Таня иронически смотрит на него:
— Что-то я никогда не замечала у нее ничего общего с этим персонажем.
— Не совсем Ирэн, но именно женщина, вокруг которой все вертелось.
— Ну уж! — Таня недоверчиво поводит плечом.
— Ты просто ее недооцениваешь. Она через многое прошла: аспирантура, фронт, рыла окопы, ответственная работа в министерстве. И всегда старалась быть первой, всем помогала.
— А результат? К чему были эти усилия? Я имею в виду не только ее.
— Извини, но они достигли многого, они поднимали страну. Они верили в то, что делали, у них было понятие долга. Так было воспитано их поколение!
— Вот именно — верили. А нужно было головой думать. У нас в семье всегда говорили: «Живи своим умом».
— Хорошо теперь говорить, а тогда… — защищает позиции Костя.
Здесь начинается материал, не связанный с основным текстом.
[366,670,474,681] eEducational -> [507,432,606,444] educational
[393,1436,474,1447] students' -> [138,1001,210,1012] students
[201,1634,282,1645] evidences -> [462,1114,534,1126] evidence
Таня, привыкшая все критиковать и ни с чем не соглашаться, настроена скептически:
— От их поколения остался полинявший флаг, с которым мы в бой не пойдем.
Но Костя не соглашается с ней:
— Бабушка ведь именно о матери могла говорить целый день.
— В покое не оставляла, да.
— Ну… она разное вспоминала, не только то, что мать не хозяйка, — поняв Танин намек на сложные взаимоотношения Маргариты Петровны и Майи Михайловны, пытается объяснить Костя. — Но, конечно, любое напоминание о матери держало ее в форме. Представляешь, один раз бабушка неожиданно слегла. Не знаю, что с ней было, может быть, тогда уже начинался рак, но ходить она почти не могла — целыми днями лежала на топчане в кухне. И я, чтобы заставить ее двигаться, обычно начинал так: «А вот мать вчера сделала…» И как только я произносил эти слова, бабушка срывалась с места и бежала переделывать.
— И вылечил?
— Во всяком случае у нее появлялась энергия, она забывала, что у нее что-то болит, и действительно встала! А после переезда жизнь ее круто изменилась. И все зациклилось на болезни.
— Я не очень понимаю, — говорит Таня свекрови, когда та начинает опять рассказывать про бабушку: что ела, что говорила, о чем спрашивала, — ведь Маргарита Петровна всегда была против вас, а теперь вы ездите к ней в больницу.